═════ TRECHO SELECIONADO

A Coluna Vida Quilombo traz a revolta e protesto da comunidade quilombola Dona Juscelina que conta os detalhes da luta para manter um símbolo cultural.

Quem conta é a própria comunidade.

Saiba os detalhes:

A DEFESA DA MANGUEIRA NA CONTRUÇÃO IDENTITÁRIA DO QUILOMBO DONA JUSCELINA (MURICILÂNDIA-TO)

: “Querem te matar mangueira, sexagenária. Eles não desistiram. Vão te matar. Não, se nós, unidos, não deixarmos te assassinar.

A Comunidade Remanescente de Quilombo Dona Juscelina está localizada no norte do estado do Tocantins na cidade de Muricilândia à 60 Km de Araguaína-TO, é uma comunidade que teve seu território original expropriado na década de 60 e hoje conta com 236 famílias quilombolas, sendo considerada uma das maiores do estado. O quilombo que carrega como nome o apelido da sua matriarca “dona Juscelina” que aos 90 anos de idade permanece a lutar pelos ideais defendidos pelo seu povo, pontua que não vive os melhores momentos de sua existência, o mesmo vem sofrendo ataques internos brutais contra seus elementos culturais, que servem de sustento para a continuidade da comunidade.

══════════

§ **INSTRUÇÕES DE TRABALHO**
**A)** Segundo o texto sobre o Quilombo Dona Juscelina, quantas famílias quilombolas a comunidade reúne atualmente?
**B)** Reproduza fielmente o trecho do texto sobre o Quilombo Dona Juscelina situado entre "A Comunidade Remanescente" e "continuidade da comunidade.", inclusive.
A listagem constitui material à parte, independente do texto sobre o Quilombo Dona Juscelina.

═════ BLOCO DE DADOS

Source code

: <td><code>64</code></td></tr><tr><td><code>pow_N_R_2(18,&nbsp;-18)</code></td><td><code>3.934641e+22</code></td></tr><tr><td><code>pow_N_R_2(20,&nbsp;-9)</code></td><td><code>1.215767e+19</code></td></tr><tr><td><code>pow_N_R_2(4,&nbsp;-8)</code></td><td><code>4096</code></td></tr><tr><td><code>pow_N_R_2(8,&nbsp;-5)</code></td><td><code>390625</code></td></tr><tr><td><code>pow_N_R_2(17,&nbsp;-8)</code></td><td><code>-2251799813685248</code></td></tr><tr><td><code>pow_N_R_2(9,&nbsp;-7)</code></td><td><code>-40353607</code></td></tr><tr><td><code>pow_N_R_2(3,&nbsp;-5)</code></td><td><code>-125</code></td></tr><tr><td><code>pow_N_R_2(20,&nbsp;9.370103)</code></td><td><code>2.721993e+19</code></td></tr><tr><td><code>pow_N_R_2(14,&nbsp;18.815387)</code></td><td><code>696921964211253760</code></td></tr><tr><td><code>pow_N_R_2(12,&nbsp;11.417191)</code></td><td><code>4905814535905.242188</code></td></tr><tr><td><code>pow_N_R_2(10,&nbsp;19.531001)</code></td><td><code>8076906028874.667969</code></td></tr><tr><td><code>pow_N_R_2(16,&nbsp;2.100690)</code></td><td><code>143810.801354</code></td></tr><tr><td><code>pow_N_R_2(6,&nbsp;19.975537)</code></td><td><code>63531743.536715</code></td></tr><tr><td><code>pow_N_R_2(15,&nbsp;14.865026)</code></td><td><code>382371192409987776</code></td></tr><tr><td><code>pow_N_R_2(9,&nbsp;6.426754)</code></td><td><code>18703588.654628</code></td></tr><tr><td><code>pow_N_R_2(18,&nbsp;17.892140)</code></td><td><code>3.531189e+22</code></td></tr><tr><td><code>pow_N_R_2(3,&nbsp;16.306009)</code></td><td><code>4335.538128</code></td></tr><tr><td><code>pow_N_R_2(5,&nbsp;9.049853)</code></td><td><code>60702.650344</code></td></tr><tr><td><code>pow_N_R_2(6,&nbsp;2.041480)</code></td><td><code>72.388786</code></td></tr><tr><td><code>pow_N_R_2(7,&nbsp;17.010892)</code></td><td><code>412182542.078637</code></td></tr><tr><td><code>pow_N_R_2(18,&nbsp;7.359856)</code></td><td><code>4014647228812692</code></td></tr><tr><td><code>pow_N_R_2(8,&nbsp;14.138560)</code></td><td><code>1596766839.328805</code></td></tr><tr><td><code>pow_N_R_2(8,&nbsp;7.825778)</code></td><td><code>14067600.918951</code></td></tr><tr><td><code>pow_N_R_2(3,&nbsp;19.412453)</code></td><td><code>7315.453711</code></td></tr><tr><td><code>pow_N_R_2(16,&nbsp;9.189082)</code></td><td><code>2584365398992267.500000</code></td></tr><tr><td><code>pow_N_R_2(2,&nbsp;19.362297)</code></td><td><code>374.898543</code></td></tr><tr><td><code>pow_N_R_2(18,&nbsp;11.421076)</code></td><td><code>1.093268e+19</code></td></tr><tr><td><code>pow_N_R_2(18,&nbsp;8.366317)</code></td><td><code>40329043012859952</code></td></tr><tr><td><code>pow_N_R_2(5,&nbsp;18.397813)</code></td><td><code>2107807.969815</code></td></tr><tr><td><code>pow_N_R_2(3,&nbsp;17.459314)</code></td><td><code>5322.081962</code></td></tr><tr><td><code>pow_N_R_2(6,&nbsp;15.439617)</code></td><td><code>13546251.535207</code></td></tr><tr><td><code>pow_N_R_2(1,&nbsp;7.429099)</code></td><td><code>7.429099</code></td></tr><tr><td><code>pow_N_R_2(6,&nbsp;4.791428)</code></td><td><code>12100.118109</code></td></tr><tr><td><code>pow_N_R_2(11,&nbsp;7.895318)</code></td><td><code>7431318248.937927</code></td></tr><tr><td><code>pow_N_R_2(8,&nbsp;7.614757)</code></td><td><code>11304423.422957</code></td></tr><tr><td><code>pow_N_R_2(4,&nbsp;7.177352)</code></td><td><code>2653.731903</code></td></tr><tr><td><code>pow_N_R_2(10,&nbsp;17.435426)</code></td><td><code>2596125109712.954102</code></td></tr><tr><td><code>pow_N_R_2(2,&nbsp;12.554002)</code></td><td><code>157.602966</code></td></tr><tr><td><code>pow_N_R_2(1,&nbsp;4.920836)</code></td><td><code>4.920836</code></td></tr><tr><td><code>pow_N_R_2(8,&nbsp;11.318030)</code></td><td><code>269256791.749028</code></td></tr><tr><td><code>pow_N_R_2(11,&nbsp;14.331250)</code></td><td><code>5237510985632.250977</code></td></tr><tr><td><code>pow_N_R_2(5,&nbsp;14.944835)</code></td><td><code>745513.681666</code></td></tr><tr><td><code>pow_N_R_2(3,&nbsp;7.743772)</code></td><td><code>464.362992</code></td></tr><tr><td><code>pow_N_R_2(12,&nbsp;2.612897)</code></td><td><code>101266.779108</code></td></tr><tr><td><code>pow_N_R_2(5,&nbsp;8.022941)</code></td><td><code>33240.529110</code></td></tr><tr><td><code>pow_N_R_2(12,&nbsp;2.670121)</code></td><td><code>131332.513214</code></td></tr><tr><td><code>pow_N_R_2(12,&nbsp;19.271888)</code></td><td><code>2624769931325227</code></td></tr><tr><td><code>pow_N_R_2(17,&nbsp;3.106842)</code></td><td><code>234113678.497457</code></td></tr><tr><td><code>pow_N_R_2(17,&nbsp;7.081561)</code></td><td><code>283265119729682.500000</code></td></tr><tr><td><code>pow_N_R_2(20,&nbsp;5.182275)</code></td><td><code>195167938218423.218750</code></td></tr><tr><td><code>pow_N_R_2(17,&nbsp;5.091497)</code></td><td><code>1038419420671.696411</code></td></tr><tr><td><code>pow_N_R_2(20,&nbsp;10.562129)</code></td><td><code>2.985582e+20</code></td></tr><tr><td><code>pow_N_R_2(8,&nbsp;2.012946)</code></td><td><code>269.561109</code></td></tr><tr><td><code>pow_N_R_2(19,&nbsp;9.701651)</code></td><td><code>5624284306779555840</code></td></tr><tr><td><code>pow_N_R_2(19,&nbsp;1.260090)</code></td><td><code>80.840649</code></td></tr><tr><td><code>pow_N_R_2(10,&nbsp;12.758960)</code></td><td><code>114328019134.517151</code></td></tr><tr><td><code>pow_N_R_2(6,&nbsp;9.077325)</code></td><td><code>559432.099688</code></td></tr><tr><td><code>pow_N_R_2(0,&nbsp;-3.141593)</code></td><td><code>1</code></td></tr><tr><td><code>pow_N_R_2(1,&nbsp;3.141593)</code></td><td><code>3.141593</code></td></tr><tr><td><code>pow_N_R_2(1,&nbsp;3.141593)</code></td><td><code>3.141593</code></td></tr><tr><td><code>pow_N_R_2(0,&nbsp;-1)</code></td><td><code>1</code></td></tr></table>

══════════

§ **RESPOSTAS POR ITEM**
**A)** 236 famílias quilombolas.

**B)**
A Comunidade Remanescente de Quilombo Dona Juscelina está localizada no norte do estado do Tocantins na cidade de Muricilândia à 60 Km de Araguaína-TO, é uma comunidade que teve seu território original expropriado na década de 60 e hoje conta com 236 famílias quilombolas, sendo considerada uma das maiores do estado. O quilombo que carrega como nome o apelido da sua matriarca “dona Juscelina” que aos 90 anos de idade permanece a lutar pelos ideais defendidos pelo seu povo, pontua que não vive os melhores momentos de sua existência, o mesmo vem sofrendo ataques internos brutais contra seus elementos culturais, que servem de sustento para a continuidade da comunidade.